[Exercise description] Transcribe the listing exactly; drop the images.

[Data to examine]
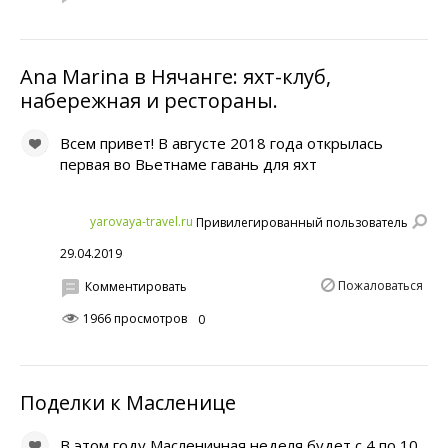
Ana Marina в Нячанге: яхт-клуб,
набережная и рестораны.
Всем привет! В августе 2018 года открылась
первая во Вьетнаме гавань для яхт
yarovaya-travel.ru
Привилегированный пользователь
29.04.2019
Пожаловаться
Комментировать
1966 просмотров
0
Поделки к Масленице
В этом году Масленичная неделя будет с 4 по 10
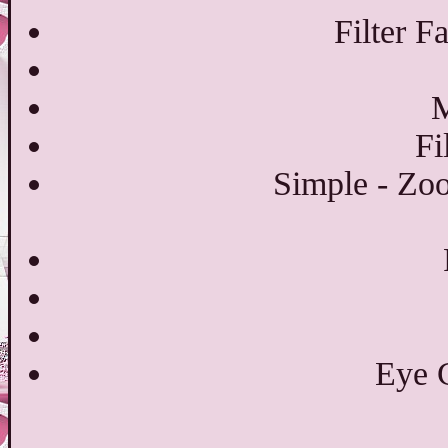
Filter F
M
Fi
Simple - Zo
Eye C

[Reply to the task]
Ana Marina в Нячанге: яхт-клуб,
набережная и рестораны.
Всем привет! В августе 2018 года открылась
первая во Вьетнаме гавань для яхт
yarovaya-travel.ru
Привилегированный пользователь
29.04.2019
Пожаловаться
Комментировать
1966 просмотров
0
Поделки к Масленице
В этом году Масленичная неделя будет с 4 по 10
Filter F
M
Fi
Simple - Zo
Eye C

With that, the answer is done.